The European Commission confirmed in the Official Journal today that at this stage it has “sufficient evidence that imports of the product concerned from the People’s Republic of China (PRC) are being dumped”; and “the Commission has at its disposal sufficient evidence that the exporting producers’ subsidy practices are causing material injury to the Union industry.”
The European Commission published key data presented with EBMA’s complaint, and stated in the Official Journal (Link Below):
- “The evidence of dumping is based on a comparison of the normal value thus established with the export price (at ex-works level) of the product concerned when sold for export to the Union. As a whole, and given the extent of the alleged dumping margins ranging from 193 % to 430 %, this evidence provides sufficient support at this stage that the exporting producers practice dumping”
- “The complaint also provided sufficient evidence of alleged injury showing a steep decline of the market share of the Union Industry from 42.5 % in 2014 to 28.6 % in the period used for the complaint, depressed and declining levels of profitability from 3.4 % of turnover in 2014 to 2.1 % in the period used for the complaint as well as underselling calculations ranging from 153 % to 206 %.”

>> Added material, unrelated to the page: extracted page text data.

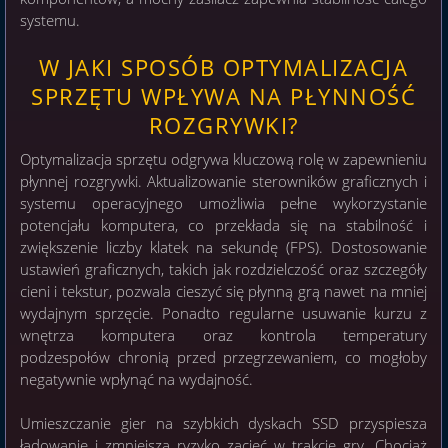
systemu.
W JAKI SPOSÓB OPTYMALIZACJA
SPRZĘTU WPŁYWA NA PŁYNNOŚĆ
ROZGRYWKI?
Optymalizacja sprzętu odgrywa kluczową rolę w zapewnieniu
płynnej rozgrywki. Aktualizowanie sterowników graficznych i
systemu operacyjnego umożliwia pełne wykorzystanie
potencjału komputera, co przekłada się na stabilność i
zwiększenie liczby klatek na sekundę (FPS). Dostosowanie
ustawień graficznych, takich jak rozdzielczość oraz szczegóły
cieni i tekstur, pozwala cieszyć się płynną grą nawet na mniej
wydajnym sprzęcie. Ponadto regularne usuwanie kurzu z
wnętrza komputera oraz kontrola temperatury
podzespołów chronią przed przegrzewaniem, co mogłoby
negatywnie wpłynąć na wydajność.
Umieszczanie gier na szybkich dyskach SSD przyspiesza
ładowanie i zmniejsza ryzyko zacięć w trakcie gry. Chociaż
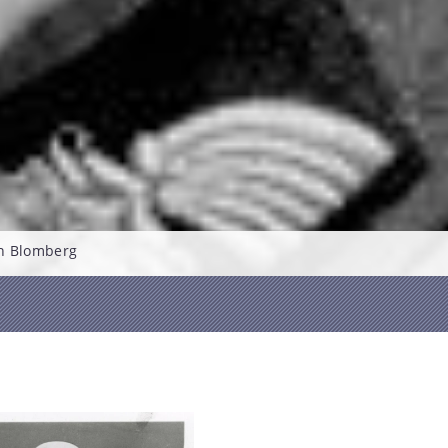
n Blomberg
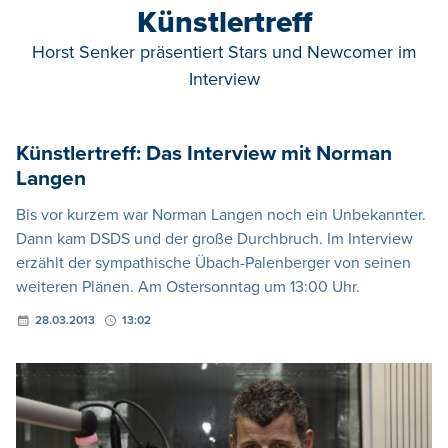
Künstlertreff
Horst Senker präsentiert Stars und Newcomer im
Interview
Künstlertreff: Das Interview mit Norman
Langen
Bis vor kurzem war Norman Langen noch ein Unbekannter.
Dann kam DSDS und der große Durchbruch. Im Interview
erzählt der sympathische Übach-Palenberger von seinen
weiteren Plänen. Am Ostersonntag um 13:00 Uhr.
28.03.2013
13:02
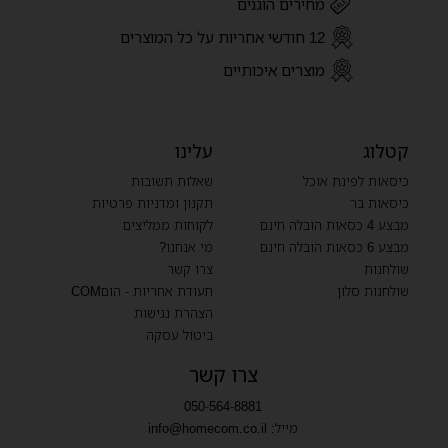
מחירים הוגנים
12 חודשי אחריות על כל המוצרים
מוצרים איכותיים
קטלוג
עלינו
כיסאות לפינת אוכל
שאלות תשובות
כיסאות בר
תקנון ומדניות פרטיות
מבצע 4 כסאות הובלה חינם
לקוחות ממליצים
מבצע 6 כסאות הובלה חינם
מי אנחנו?
שולחנות
צרו קשר
שולחנות סלון
תעודת אחריות - הוםCOM
הצהרת נגישות
ביטול עסקה
צרו קשר
050-564-8881
מייל:
info@homecom.co.il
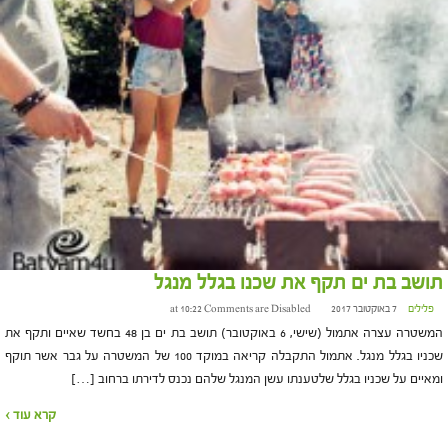
תושב בת ים תקף את שכנו בגלל מנגל
פלילים
7 באוקטובר 2017 at 10:22
Comments are Disabled
המשטרה עצרה אתמול (שישי, 6 באוקטובר) תושב בת ים בן 48 בחשד שאיים ותקף את
שכניו בגלל מנגל. אתמול התקבלה קריאה במוקד 100 של המשטרה על גבר אשר תוקף
ומאיים על שכניו בגלל שלטענתו עשן המנגל שלהם נכנס לדירתו ברחוב […]
קרא עוד ›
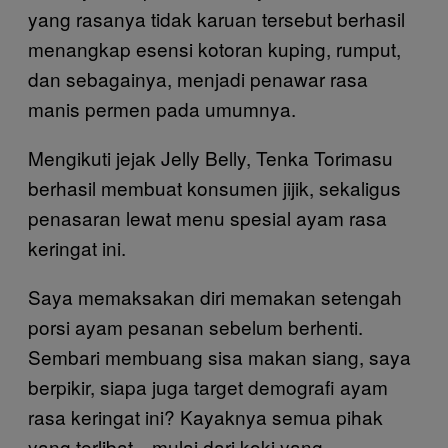
yang rasanya tidak karuan tersebut berhasil
menangkap esensi kotoran kuping, rumput,
dan sebagainya, menjadi penawar rasa
manis permen pada umumnya.
Mengikuti jejak Jelly Belly, Tenka Torimasu
berhasil membuat konsumen jijik, sekaligus
penasaran lewat menu spesial ayam rasa
keringat ini.
Saya memaksakan diri memakan setengah
porsi ayam pesanan sebelum berhenti.
Sembari membuang sisa makan siang, saya
berpikir, siapa juga target demografi ayam
rasa keringat ini? Kayaknya semua pihak
yang terlibat—mulai dari koki yang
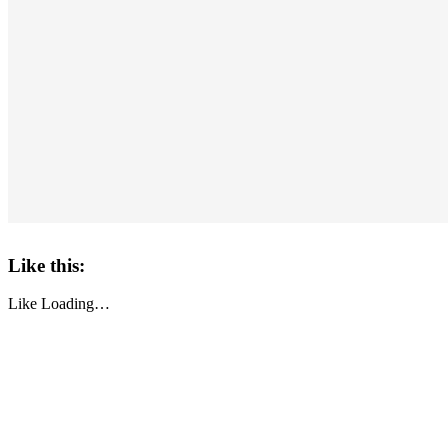
Like this:
Like
Loading…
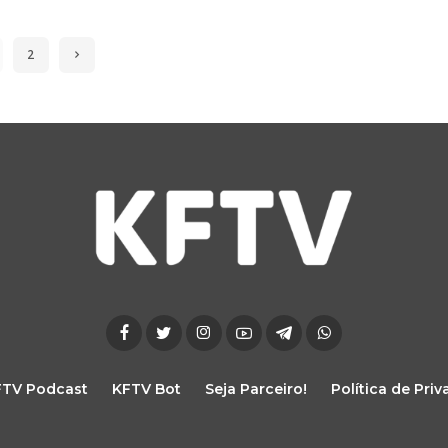
2
FTV Podcast
KFTV Bot
Seja Parceiro!
Política de Pri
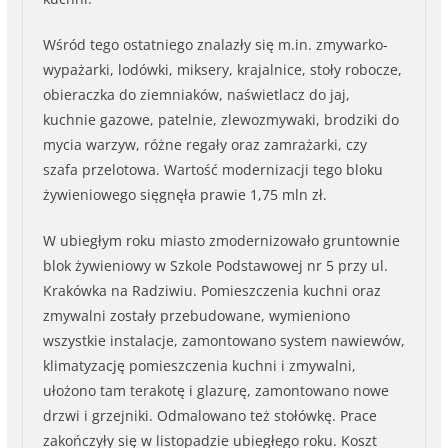
Wśród tego ostatniego znalazły się m.in. zmywarko-
wypażarki, lodówki, miksery, krajalnice, stoły robocze,
obieraczka do ziemniaków, naświetlacz do jaj,
kuchnie gazowe, patelnie, zlewozmywaki, brodziki do
mycia warzyw, różne regały oraz zamrażarki, czy
szafa przelotowa. Wartość modernizacji tego bloku
żywieniowego sięgnęła prawie 1,75 mln zł.
W ubiegłym roku miasto zmodernizowało gruntownie
blok żywieniowy w Szkole Podstawowej nr 5 przy ul.
Krakówka na Radziwiu. Pomieszczenia kuchni oraz
zmywalni zostały przebudowane, wymieniono
wszystkie instalacje, zamontowano system nawiewów,
klimatyzację pomieszczenia kuchni i zmywalni,
ułożono tam terakotę i glazurę, zamontowano nowe
drzwi i grzejniki. Odmalowano też stołówkę. Prace
zakończyły się w listopadzie ubiegłego roku. Koszt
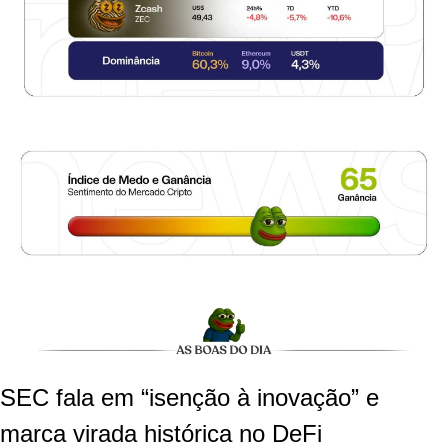
SEC fala em “isenção à inovação” e 
marca virada histórica no DeFi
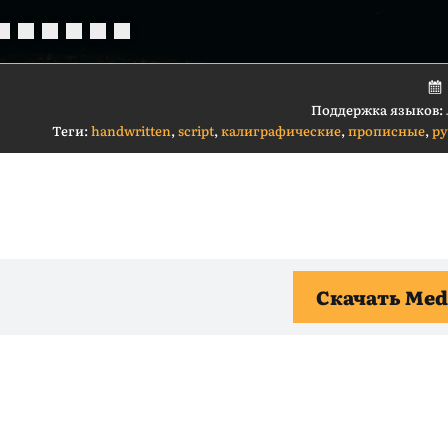
Поддержка языков:
Теги:
handwritten
,
script
,
калиграфические
,
прописные
,
р
Скачать Med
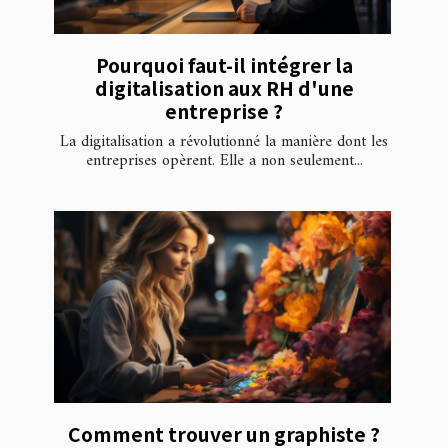
Pourquoi faut-il intégrer la
digitalisation aux RH d'une
entreprise ?
La digitalisation a révolutionné la manière dont les
entreprises opèrent. Elle a non seulement...
Comment trouver un graphiste ?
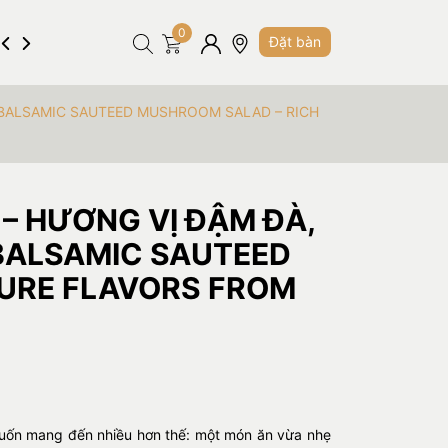
0
Hình ảnh
Tuyển dụng
Liên hệ
Đặt bàn
( BALSAMIC SAUTEED MUSHROOM SALAD – RICH
– HƯƠNG VỊ ĐẬM ĐÀ,
 BALSAMIC SAUTEED
PURE FLAVORS FROM
 muốn mang đến nhiều hơn thế: một món ăn vừa nhẹ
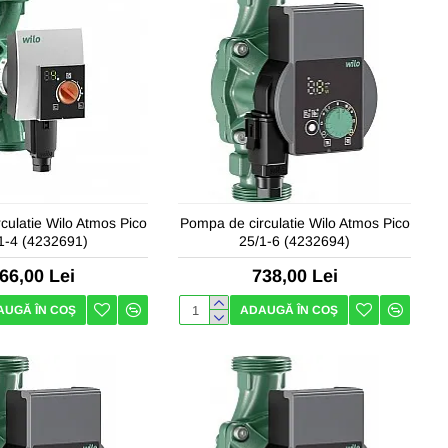
culatie Wilo Atmos Pico
Pompa de circulatie Wilo Atmos Pico
1-4 (4232691)
25/1-6 (4232694)
66,00 Lei
738,00 Lei
AUGĂ ÎN COŞ
ADAUGĂ ÎN COŞ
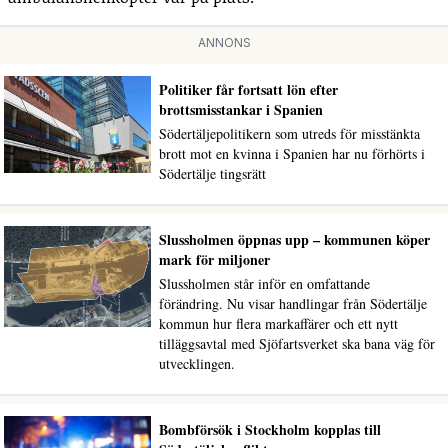
ANNONS
Politiker får fortsatt lön efter
brottsmisstankar i Spanien
Södertäljepolitikern som utreds för misstänkta
brott mot en kvinna i Spanien har nu förhörts i
Södertälje tingsrätt
Slussholmen öppnas upp – kommunen köper
mark för miljoner
Slussholmen står inför en omfattande
förändring. Nu visar handlingar från Södertälje
kommun hur flera markaffärer och ett nytt
tilläggsavtal med Sjöfartsverket ska bana väg för
utvecklingen.
Bombförsök i Stockholm kopplas till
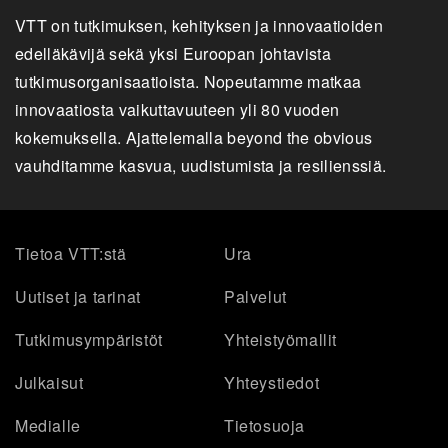
VTT on tutkimuksen, kehityksen ja innovaatioiden
edelläkävijä sekä yksi Euroopan johtavista
tutkimusorganisaatioista. Nopeutamme matkaa
innovaatiosta vaikuttavuuteen yli 80 vuoden
kokemuksella. Ajattelemalla beyond the obvious
vauhditamme kasvua, uudistumista ja resilienssiä.
Tietoa VTT:stä
Ura
Uutiset ja tarinat
Palvelut
Tutkimusympäristöt
Yhteistyömallit
Julkaisut
Yhteystiedot
Medialle
Tietosuoja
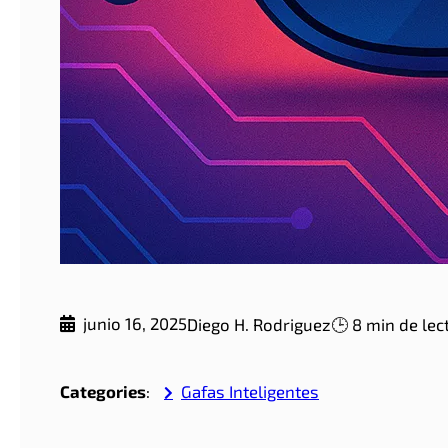
junio 16, 2025
Diego H. Rodriguez
🕒 8 min de lec
Categories
:
Gafas Inteligentes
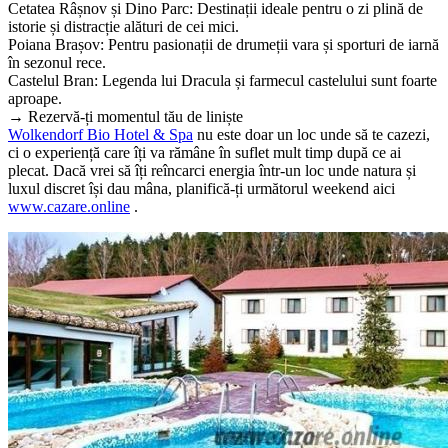
​Cetatea Râșnov și Dino Parc: Destinații ideale pentru o zi plină de
istorie și distracție alături de cei mici.
​Poiana Brașov: Pentru pasionații de drumeții vara și sporturi de iarnă
în sezonul rece.
​Castelul Bran: Legenda lui Dracula și farmecul castelului sunt foarte
aproape.
​→ Rezervă-ți momentul tău de liniște
​Wolkendorf Bio Hotel & Spa
nu este doar un loc unde să te cazezi,
ci o experiență care îți va rămâne în suflet mult timp după ce ai
plecat. Dacă vrei să îți reîncarci energia într-un loc unde natura și
luxul discret își dau mâna, planifică-ți următorul weekend aici
www.cazare.online
.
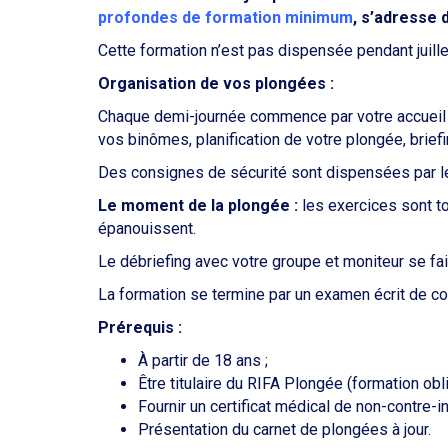
profondes de formation minimum
, s’adresse 
Cette formation n’est pas dispensée pendant juille
Organisation de vos plongées :
Chaque demi-journée commence par votre accueil a
vos binômes, planification de votre plongée, brief
Des consignes de sécurité sont dispensées par le
Le moment de la plongée :
les exercices sont to
épanouissent.
Le débriefing avec votre groupe et moniteur se fa
La formation se termine par un examen écrit de c
Prérequis :
À partir de 18 ans ;
Être titulaire du RIFA Plongée (formation obl
Fournir un certificat médical de non-contre-i
Présentation du carnet de plongées à jour.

- “The volume of exports from the PRC to the Union increased by 82 % in the period from November 2017 to February 2018 when compared to the period from November 2016 to February 2017.”
Furthermore, as stated in the Official Journal:
- “The Commission considered that a year-on-year comparison was not influenced by seasonality effects and provided evidence of a rise of 82 % in the volume of imports since the initiation of the case”.
- “The Commission considered that the importers were aware, or should have been aware, of the alleged dumping practices, the extent thereof and the alleged injury”.
- “The further substantial rise in imports is likely to seriously undermine the remedial effect of the duties to be applied. It is indeed reasonable to assume that the imports of the product concerned may further increase prior to the adoption of provisional measures, if any, since the latter would occur at the latest around the 20th of July which would coincide with the end of the 2018 selling season of electric bicycles.”
Moreno Fioravanti, Secretary General of the EBMA pointed out: ”Today’s decision on Registration has been made in time to counter a flood of dumped e-bikes through the important summer sales months of 2018, and rejected claims made by Chinese-backed interests. Dumped, subsidised Chinese e-bikes are flooding the EU at an alarming rate and artificially low prices. Chinese exporters are anticipating new EU trade measures and trying to avoid duties by stockpiling massive volumes of e-bikes in the EU, as demonstrated by the skyrocketing increase in imports of e-bikes. Just in the month of January 2018 alone, over 130,000 Chinese e-bikes were shipped to the EU.”
“Overall e-bike exports from China grew by 83% in 2017 compared to 2016. A total of close to 800,000 e-bikes were exported in 2017 to the European Union’s 28 member states; up 83% on the 434,000 total of 2016. Without immediate action, China would quickly take over the vast majority of the EU e-bike market this year, causing an unfair and unjustified decline of the EU industry after it has generated so many excellent and innovative products – the development of the pedal-assist e-bikes (EPAC’s) is a great achievement of our EU bicycle industry – and invested record amounts in 2016 and 2017, over 1 billion euros per year,” continued Fioravanti.
The EBMA actions to ‘Stop China Dumping e-bikes’ are supported by the European Small Business Alliance (ESBA), AEGIS Europe representing 30 European industry sectors, and the European trade union IndustriAll which is the voice of 7 million workers across Europe.
“Our European bicycle, e-bike and components industry is one of the largest generators of green jobs in the EU, and the dumped Chinese e-bikes put at serious risk the employment of over 90,000 EU workers and 800 SMEs (Small and Medium-sized Enterprises).” said Fioravanti.
In 2017 the EBMA filed complaints with the European Commission, calling for urgent trade defence measures on ebikes from China, and the registration of imports. In view of an alarming market reality, the European Commission launched an anti-dumping investigation on 20 October 2017 of EU imports of Chinese e-bikes, followed by an antisubsidy investigation initiated on 21 December 2017. Chinese e-bike exporters benefit from massive subsidies from government bodies at every level in China which have encouraged the establishment of enormous overcapacities.
European bicycle manufacturers cannot compete with the enormous scale of state-sponsored dumping and are already suffering a loss of jobs, investment and growth, as well as EU market share.
“European e-bikes are the right green choice for European consumers. If the entire annual EU demand for bicycles and e-bikes were imported from China, their production would generate over 2 million MT more in CO2 and other emissions than if the bicycles and e-bikes were made in the EU, due to shipping-generated sulphuric dioxides, the still growing use of coal energy in China, the use of hazardous materials in China, and other factors”, concluded Fioravanti.